━━━━━ Passage proposé ━━━━━

De la manière dont la narratrice a découvert les éditions Corti en 1993, des actuels chatelains d’Argol ; et d’un prix attribué à un sublime roman de leur catalogue
Les bien belles et pas du tout super longues histoires de Mère Castor
En 1993, j’étais en Lettres Modernes à la fac de Nanterre, tous les trois mois je tentais de m’éliminer de la surface de la Terre, mais j’aimais bien les cours. Je m’étais fait une copine excessivement branchée qui espérait percer dans l’art contemporain en dépit de ses échecs pour rentrer aux Beaux-Arts et à Paris-Cergy. On va l’appeler Emma.
Elle lisait Nova Mag, écrivait dans Blocnotes, prenait des taz au Rex aux soirées Wake up de Laurent Garnier, était invitée à des fêtes où elle pouvait devenir amie avec des tas de pigistes qui travaillaient chez Technikart, connaissait le standardiste de Radio FG qui lui filait des pass pour le Club House du Queen, et avait même une fois fumé une cigarette avec un vrai journaliste des Inrocks devant un bar dont j’ai oublié le nom.

━━━━━ Données affichées ━━━━━

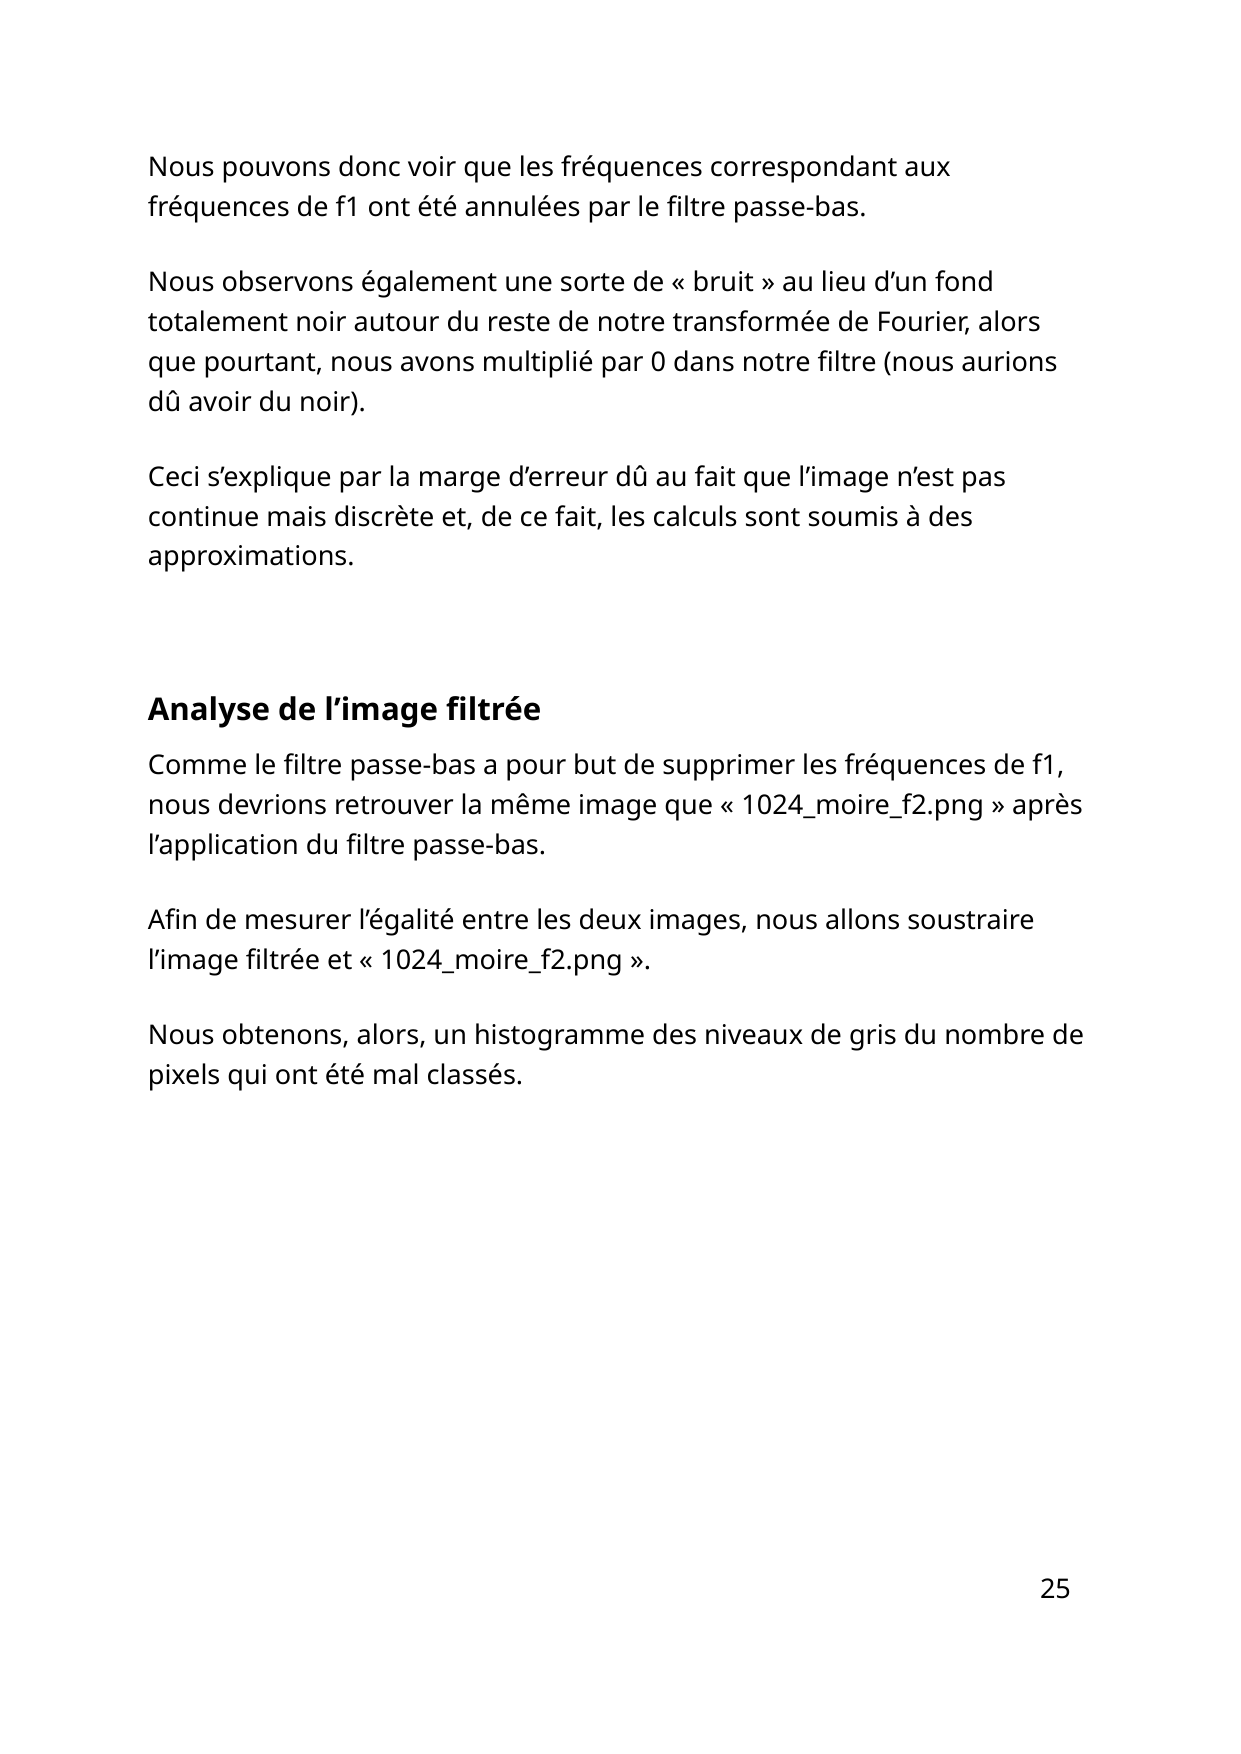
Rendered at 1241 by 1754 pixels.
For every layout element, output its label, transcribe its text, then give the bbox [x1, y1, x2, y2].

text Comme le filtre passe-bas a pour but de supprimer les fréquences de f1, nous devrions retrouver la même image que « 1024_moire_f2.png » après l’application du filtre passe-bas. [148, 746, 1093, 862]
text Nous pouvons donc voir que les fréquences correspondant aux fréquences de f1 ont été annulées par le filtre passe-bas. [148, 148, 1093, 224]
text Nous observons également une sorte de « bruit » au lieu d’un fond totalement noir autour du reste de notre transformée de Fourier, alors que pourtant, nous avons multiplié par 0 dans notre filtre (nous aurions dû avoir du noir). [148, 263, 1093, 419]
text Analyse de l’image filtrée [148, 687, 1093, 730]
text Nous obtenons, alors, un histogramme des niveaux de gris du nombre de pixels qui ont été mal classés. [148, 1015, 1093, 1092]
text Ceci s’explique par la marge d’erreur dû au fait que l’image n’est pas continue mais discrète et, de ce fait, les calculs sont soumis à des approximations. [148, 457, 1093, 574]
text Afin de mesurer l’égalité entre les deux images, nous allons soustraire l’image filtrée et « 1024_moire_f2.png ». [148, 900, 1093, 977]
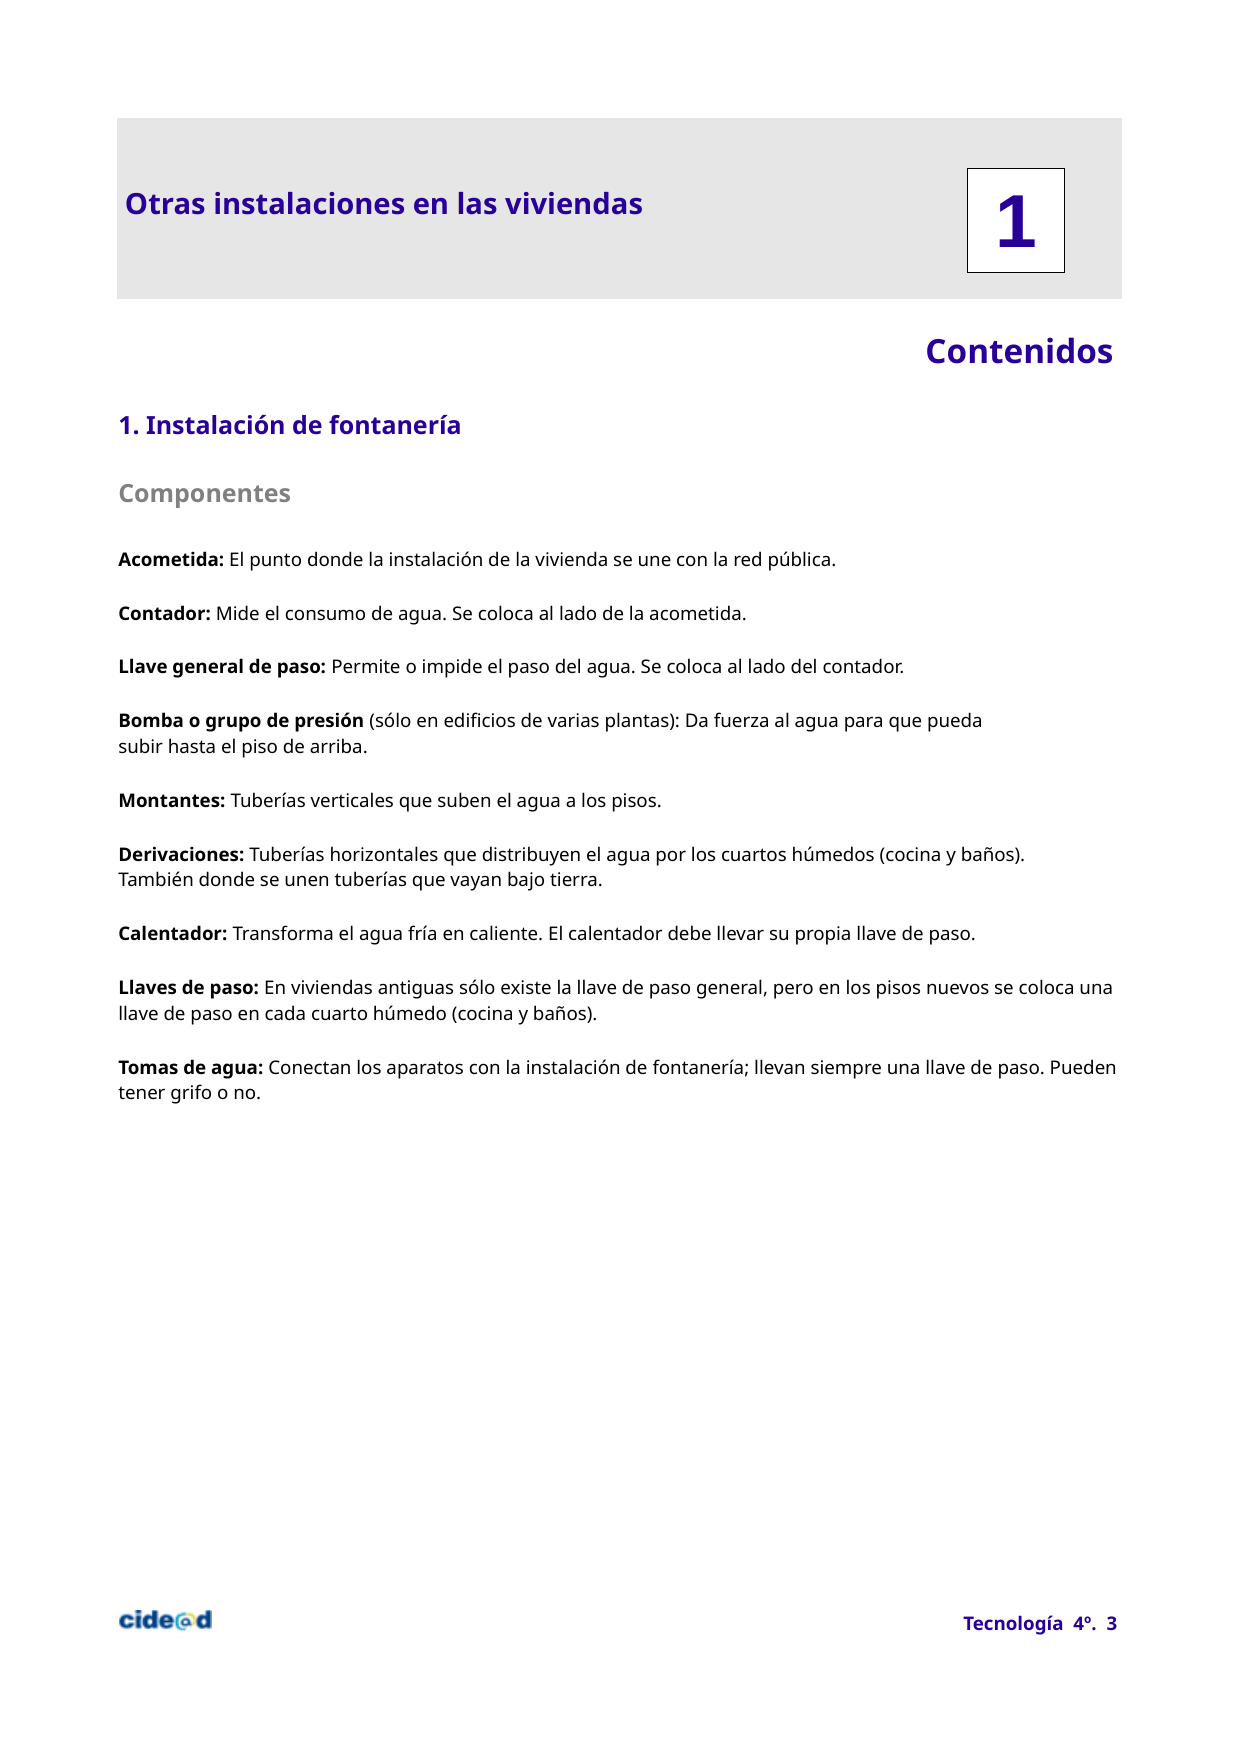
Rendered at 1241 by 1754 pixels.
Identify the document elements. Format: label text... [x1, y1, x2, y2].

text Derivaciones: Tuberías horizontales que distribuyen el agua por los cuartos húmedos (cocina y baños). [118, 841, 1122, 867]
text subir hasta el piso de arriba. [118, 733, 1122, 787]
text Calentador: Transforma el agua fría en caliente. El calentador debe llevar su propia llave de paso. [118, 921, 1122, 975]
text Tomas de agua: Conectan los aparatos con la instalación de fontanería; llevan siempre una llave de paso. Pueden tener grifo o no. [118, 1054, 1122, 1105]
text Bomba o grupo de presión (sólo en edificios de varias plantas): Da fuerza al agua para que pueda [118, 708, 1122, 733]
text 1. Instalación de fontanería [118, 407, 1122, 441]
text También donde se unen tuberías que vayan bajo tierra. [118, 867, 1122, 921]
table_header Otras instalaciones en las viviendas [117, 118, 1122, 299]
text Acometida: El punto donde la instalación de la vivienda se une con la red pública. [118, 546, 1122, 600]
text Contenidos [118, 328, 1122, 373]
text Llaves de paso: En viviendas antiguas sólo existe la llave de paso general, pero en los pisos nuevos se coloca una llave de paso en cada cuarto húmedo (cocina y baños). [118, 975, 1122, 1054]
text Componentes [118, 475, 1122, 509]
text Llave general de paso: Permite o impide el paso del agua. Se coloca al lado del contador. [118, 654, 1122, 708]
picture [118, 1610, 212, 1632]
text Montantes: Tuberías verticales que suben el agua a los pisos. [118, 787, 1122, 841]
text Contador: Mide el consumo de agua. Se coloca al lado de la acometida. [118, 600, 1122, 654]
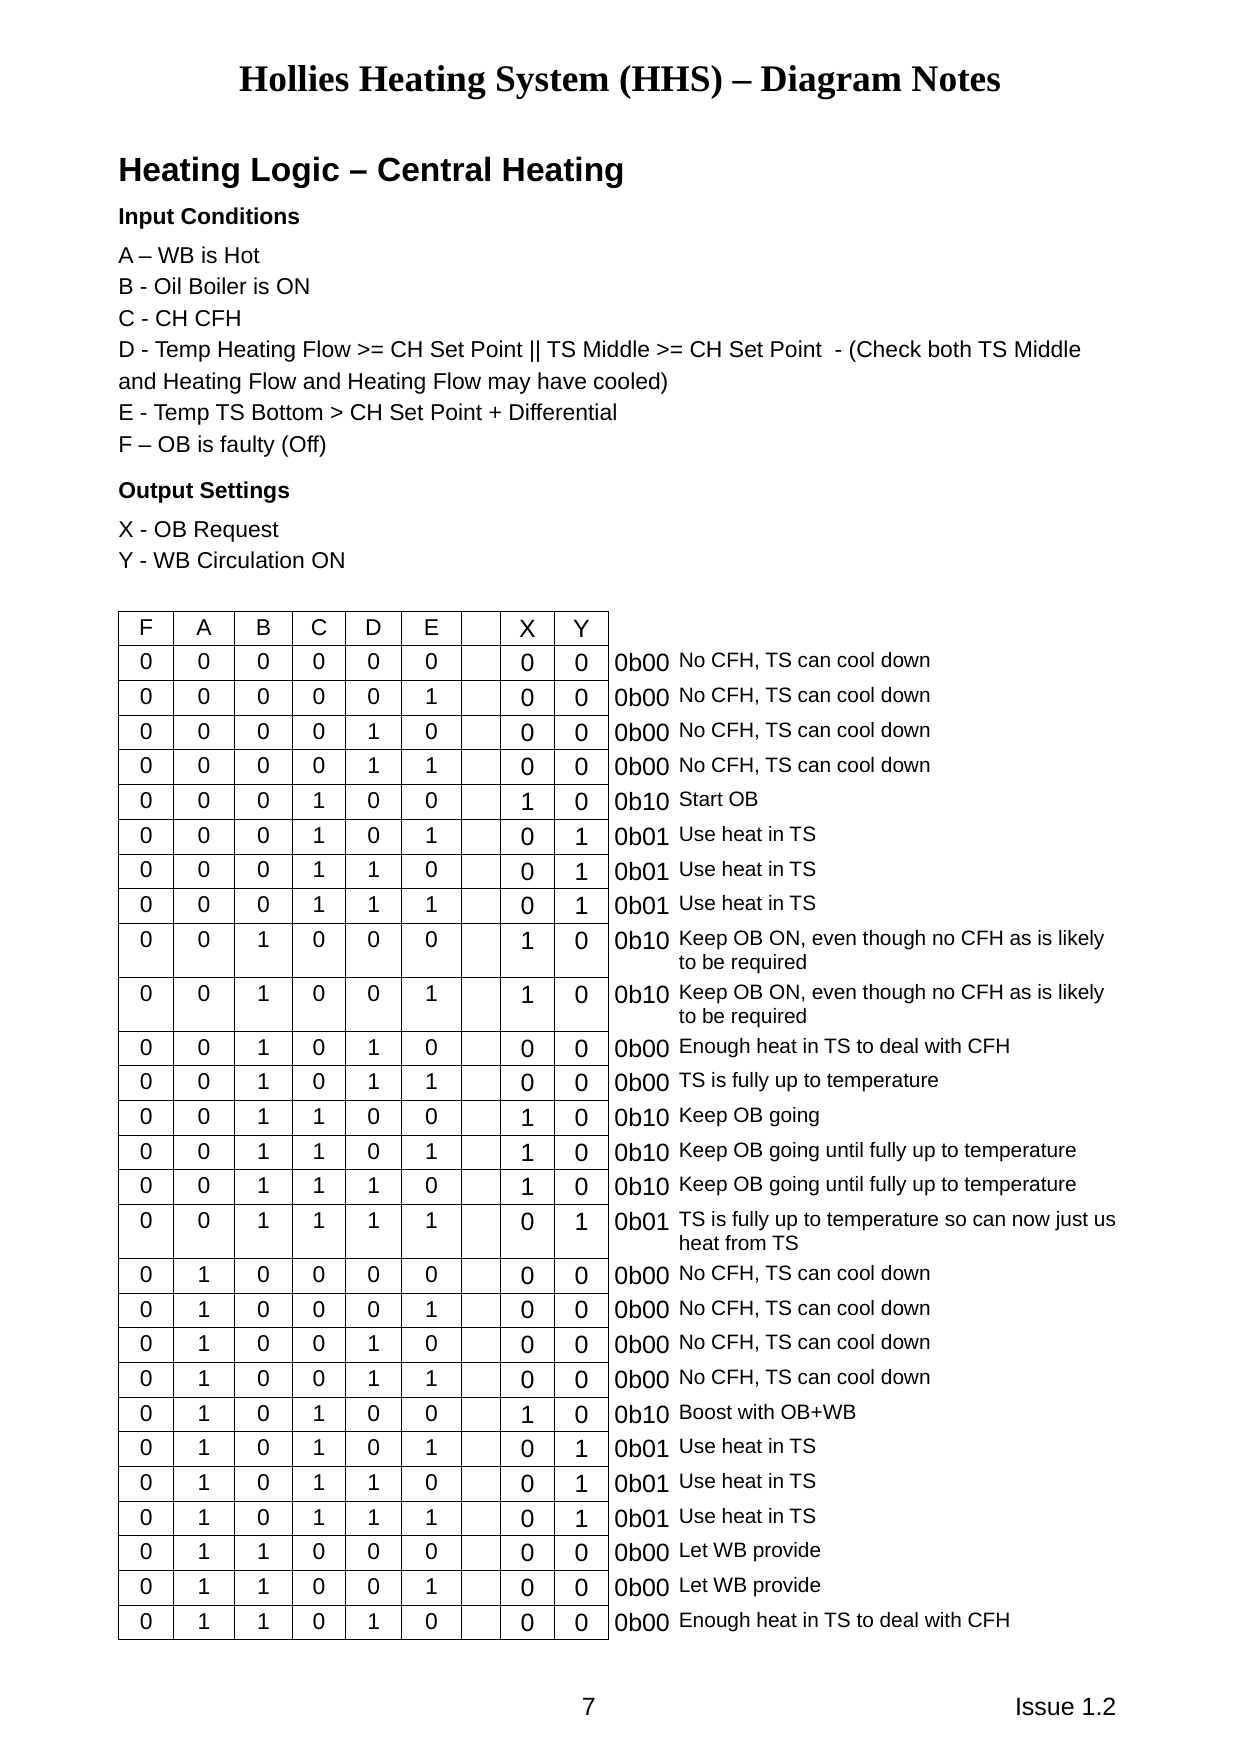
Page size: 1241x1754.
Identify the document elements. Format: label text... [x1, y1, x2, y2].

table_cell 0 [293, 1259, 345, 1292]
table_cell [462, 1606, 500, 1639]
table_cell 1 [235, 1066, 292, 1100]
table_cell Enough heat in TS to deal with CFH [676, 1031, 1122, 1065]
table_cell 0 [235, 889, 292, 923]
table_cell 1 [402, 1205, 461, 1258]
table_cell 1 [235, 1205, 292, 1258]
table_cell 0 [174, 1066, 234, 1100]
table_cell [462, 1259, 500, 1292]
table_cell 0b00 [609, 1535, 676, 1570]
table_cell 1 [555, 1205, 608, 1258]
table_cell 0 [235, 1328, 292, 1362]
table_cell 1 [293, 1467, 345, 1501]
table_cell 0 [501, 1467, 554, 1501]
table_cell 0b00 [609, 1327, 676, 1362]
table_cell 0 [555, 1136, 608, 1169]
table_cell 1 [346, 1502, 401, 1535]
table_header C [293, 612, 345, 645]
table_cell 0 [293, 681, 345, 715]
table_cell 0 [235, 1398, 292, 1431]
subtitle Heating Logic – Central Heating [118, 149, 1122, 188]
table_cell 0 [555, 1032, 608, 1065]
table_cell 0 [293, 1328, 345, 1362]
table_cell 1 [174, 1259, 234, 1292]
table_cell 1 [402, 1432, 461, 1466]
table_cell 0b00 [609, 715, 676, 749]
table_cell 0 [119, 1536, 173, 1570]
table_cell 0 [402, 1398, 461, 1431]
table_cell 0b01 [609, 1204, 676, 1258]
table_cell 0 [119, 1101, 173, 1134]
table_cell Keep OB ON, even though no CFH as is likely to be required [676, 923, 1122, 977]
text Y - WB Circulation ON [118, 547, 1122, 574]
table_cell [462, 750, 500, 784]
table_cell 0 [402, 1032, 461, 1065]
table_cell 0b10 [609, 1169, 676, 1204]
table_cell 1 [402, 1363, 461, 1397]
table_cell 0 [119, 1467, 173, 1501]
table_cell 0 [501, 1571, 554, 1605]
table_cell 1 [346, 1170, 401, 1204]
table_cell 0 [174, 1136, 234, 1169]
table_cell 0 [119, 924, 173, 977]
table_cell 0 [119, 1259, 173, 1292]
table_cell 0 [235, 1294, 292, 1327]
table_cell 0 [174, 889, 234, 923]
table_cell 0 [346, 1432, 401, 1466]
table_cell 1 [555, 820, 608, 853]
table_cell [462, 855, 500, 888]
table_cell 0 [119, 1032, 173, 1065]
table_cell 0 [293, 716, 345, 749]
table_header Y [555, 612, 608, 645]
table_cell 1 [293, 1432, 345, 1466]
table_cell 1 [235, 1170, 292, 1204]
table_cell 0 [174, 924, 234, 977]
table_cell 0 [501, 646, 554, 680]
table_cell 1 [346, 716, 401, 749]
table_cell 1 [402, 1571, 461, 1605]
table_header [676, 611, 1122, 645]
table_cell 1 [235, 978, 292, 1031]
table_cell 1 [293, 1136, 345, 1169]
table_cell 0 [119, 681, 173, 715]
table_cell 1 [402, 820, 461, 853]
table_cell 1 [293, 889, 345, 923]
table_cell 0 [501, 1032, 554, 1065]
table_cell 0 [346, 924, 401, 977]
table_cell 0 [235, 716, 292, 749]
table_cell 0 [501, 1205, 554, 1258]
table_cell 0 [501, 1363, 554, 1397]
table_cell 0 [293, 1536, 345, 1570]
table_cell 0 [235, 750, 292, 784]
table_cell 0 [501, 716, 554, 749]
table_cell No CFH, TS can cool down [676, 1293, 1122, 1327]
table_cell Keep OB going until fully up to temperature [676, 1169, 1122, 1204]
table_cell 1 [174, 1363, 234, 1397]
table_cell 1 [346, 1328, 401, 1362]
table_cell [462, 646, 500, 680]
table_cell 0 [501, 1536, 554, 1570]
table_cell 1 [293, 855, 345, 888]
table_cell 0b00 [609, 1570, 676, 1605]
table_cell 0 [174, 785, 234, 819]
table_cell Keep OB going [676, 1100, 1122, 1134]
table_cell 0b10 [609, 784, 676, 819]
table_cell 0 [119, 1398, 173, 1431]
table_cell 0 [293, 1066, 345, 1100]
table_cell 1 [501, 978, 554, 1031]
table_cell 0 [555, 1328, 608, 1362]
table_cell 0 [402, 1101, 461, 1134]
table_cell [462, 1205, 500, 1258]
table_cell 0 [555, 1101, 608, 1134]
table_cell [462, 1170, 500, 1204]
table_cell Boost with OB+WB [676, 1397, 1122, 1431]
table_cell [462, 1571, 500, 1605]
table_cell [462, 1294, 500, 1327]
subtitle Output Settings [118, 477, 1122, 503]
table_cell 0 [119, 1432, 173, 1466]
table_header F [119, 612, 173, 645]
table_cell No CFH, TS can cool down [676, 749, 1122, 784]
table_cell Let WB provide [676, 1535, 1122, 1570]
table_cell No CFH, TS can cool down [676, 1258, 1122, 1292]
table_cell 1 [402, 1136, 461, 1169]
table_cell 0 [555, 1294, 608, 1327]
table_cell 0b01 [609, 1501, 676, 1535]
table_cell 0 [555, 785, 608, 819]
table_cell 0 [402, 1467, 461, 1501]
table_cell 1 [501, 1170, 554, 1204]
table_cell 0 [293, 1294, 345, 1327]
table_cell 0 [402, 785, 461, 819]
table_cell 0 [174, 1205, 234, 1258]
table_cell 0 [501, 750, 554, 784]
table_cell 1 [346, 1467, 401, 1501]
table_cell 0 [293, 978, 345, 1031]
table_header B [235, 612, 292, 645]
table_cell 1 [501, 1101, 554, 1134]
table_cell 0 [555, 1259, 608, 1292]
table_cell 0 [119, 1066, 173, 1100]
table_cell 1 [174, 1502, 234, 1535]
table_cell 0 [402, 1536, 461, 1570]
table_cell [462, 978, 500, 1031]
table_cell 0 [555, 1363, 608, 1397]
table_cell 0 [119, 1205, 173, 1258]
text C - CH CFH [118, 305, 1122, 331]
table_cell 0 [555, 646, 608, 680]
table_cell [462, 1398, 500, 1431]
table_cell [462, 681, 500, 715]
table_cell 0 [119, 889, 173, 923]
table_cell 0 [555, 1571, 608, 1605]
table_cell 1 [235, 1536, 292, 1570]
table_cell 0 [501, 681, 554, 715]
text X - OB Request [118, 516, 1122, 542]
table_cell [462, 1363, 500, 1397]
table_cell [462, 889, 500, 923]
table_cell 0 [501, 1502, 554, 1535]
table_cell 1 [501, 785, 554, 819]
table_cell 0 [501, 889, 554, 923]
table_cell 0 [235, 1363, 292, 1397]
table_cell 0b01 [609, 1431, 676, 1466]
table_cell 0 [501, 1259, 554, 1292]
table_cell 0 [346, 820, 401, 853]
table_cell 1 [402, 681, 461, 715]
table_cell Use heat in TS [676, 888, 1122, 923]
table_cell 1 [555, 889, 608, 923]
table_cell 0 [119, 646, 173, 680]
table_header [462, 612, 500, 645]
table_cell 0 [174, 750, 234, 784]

━━━━━

> Consigne: Relevez tous les médias, magazines comme radio, que le passage proposé cite à propos d'Emma. Les lignes forment un matériau distinct du passage proposé.

> Réponse: Nova Mag, Blocnotes, Technikart, Radio FG, les Inrocks